To test their hypothesis, the researchers at TAU inhibited the formation of sEVs in animal models with heart disease and found that the risk of cancer decreases along with the inhibition of vesicle production. However, this is not a viable therapeutic option since inhibiting the production of the vesicles causes severe undesired side effects.


Disrupting Cancer's Path

Prof. Leor: “When you systemically inhibit the formation of sEVs, you get less cancer – but you cause collateral damage along the way. That is why we tried a different strategy: treat the patient’s heart to reduce the damage to the cardiac tissue so that it secretes fewer sEVs. We used spironolactone, which is a well-known, old, and effective drug used to treat heart failure. We treated the animals with spironolactone at a very early stage of the disease and found that the heart secreted 30% fewer sEVs– and the cancerous tumors grew more slowly. Our experiment shows that it is possible to intervene in heart disease in a way that reduces the risk of cancer among heart patients”.

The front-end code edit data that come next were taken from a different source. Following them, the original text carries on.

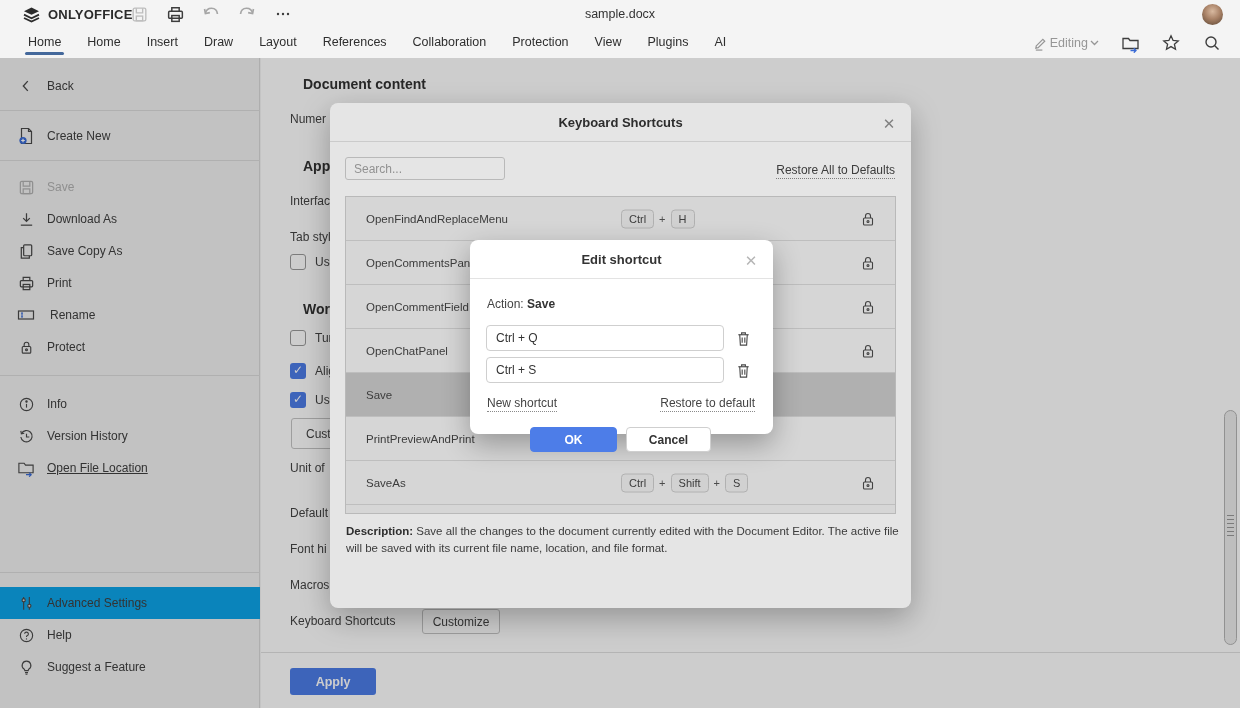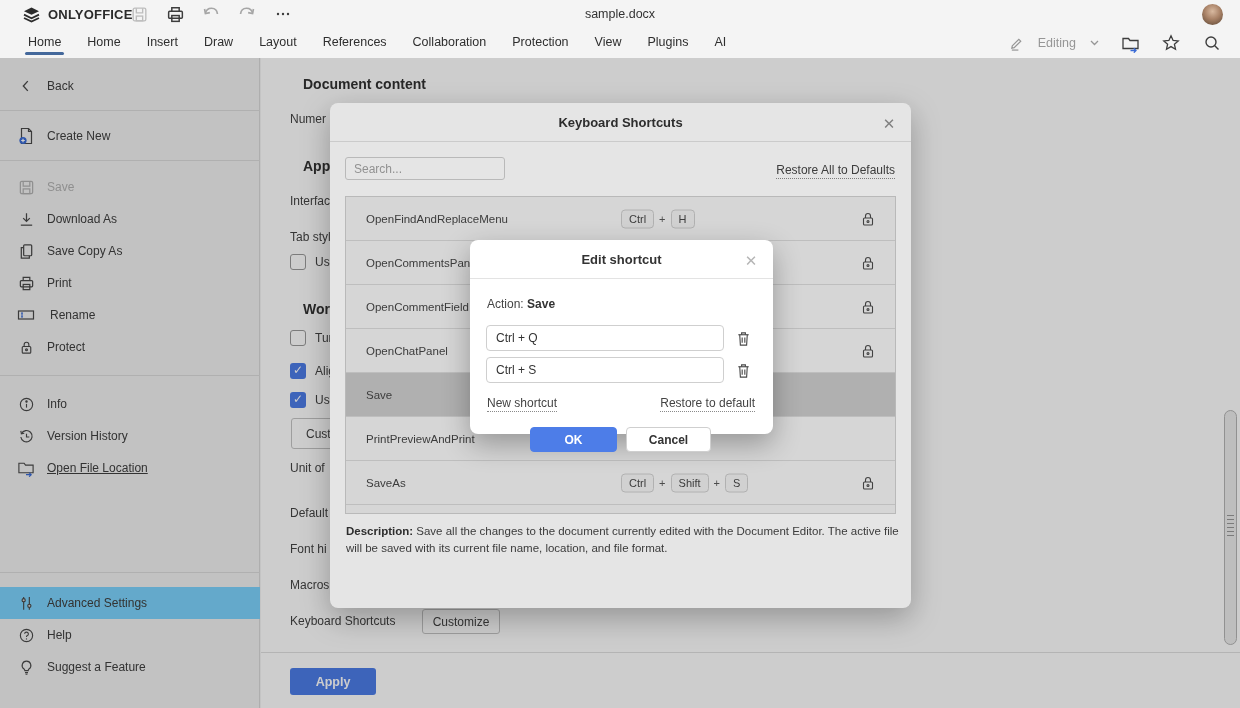--- a/index.html
+++ b/index.html
@@ -15,30 +15,30 @@
   .qat .tbtn { width:22px; height:22px; display:flex; align-items:center; justify-content:center; cursor:pointer; }
   .doc-title { position:absolute; left:0; top:7px; width:1240px; text-align:center; font-size:12.5px; color:#333; pointer-events:none; }
   .avatar { position:absolute; right:17px; top:4px; width:21px; height:21px; border-radius:50%;
             background:radial-gradient(circle at 50% 35%, #d8b9a0 0%, #a98267 45%, #6e5440 85%, #5c4636 100%); }
   .tabsrow { position:absolute; left:0; top:28px; width:1240px; height:30px; background:#f4f4f4; z-index:1; }
   .tabs { position:absolute; left:27px; top:0; height:30px; display:flex; gap:24px; align-items:center; }
   .tab { font-size:12.5px; color:#2e2e2e; cursor:pointer; position:relative; padding:4px 1px 7px; }
   .tab.active { font-weight:normal; }
   .tab.active::after { content:""; position:absolute; left:-2px; right:-2px; bottom:1px; height:3px; border-radius:2px; background:#44689b; }
   .tr-right { position:absolute; right:18px; top:0; height:30px; display:flex; align-items:center; gap:21px; }
-  .mode { display:flex; align-items:center; gap:14px; color:#969696; font-size:12.5px; cursor:pointer; }
+  .mode { display:flex; align-items:center; gap:2px; color:#969696; font-size:12.5px; cursor:pointer; }
   .icbtn { width:20px; height:20px; display:flex; align-items:center; justify-content:center; cursor:pointer; }
 
   
   .filemenu { position:absolute; left:0; top:58px; width:1240px; height:650px; z-index:1; }
   .sidebar { position:absolute; left:0; top:0; width:260px; height:650px; background:#f1f1f1; border-right:1px solid #d9d9d9; }
   .sb-item { position:absolute; left:0; width:260px; height:32px; display:flex; align-items:center; gap:12px; padding-left:17px; cursor:pointer; color:#404040; font-size:12px; }
   .sb-item .sb-ic { width:18px; height:18px; display:flex; align-items:center; justify-content:center; flex:0 0 18px; }
   .sb-item.disabled { color:#b3b3b3; }
-  .sb-item.selected { background:#7dd3fc; }
+  .sb-item.selected { background:#0ea5e9; }
   .sb-sep { position:absolute; left:0; width:260px; height:0; border-top:1px solid #dcdcdc; }
 
   .content { position:absolute; left:261px; top:0; width:979px; height:650px; background:#ffffff; }
   .h1 { position:absolute; left:29px; font-size:14px; font-weight:bold; color:#333;margin-left:13px; }
   .lbl { position:absolute; left:29px; font-size:12px; color:#444; white-space:nowrap; }
   .cbrow { position:absolute; left:29px; display:flex; align-items:center; gap:9px; font-size:12px; color:#444; }
   .cb { width:16px; height:16px; border-radius:3px; flex:0 0 16px; position:relative; }
   .cb.off { background:#fff; border:1px solid #9b9b9b; }
   .cb.on { background:#4d7de8; }
   .cb.on::after { content:"\2713"; position:absolute; left:3px; top:0px; color:#fff; font-size:12px; font-weight:bold; }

As for the clinical implications of the study, Caller is careful in his words: “It may be necessary to adjust the existing treatments for the heart so that they also consider the risk of cancer. In addition, it is possible to find biomarkers among heart patients that will indicate an increased risk of cancer since not all patients are at an increased risk. This is basic research, and much work is still required to unravel the connection between the two”.


Moshe Bar-Haim, CEO of the Israel Cancer Association, adds: “Thanks to public donations and designated funds, the research committee of the Israel Cancer Association examines and selects dozens of studies every year and funds researchers and doctors from research and treatment centers across Israel. From these studies, new methods were developed for the diagnosis, treatment, and rehabilitation of cancer patients. Research has no territorial boundaries, so every achievement in research here in Israel is an achievement for the entire world. We hope that the new research – that reveals that because of heart diseases, extracellular bubbles are secreted and increase the risk of cancer – will allow for immediate application in Israel and around the world for the benefit of accurate treatment for patients”.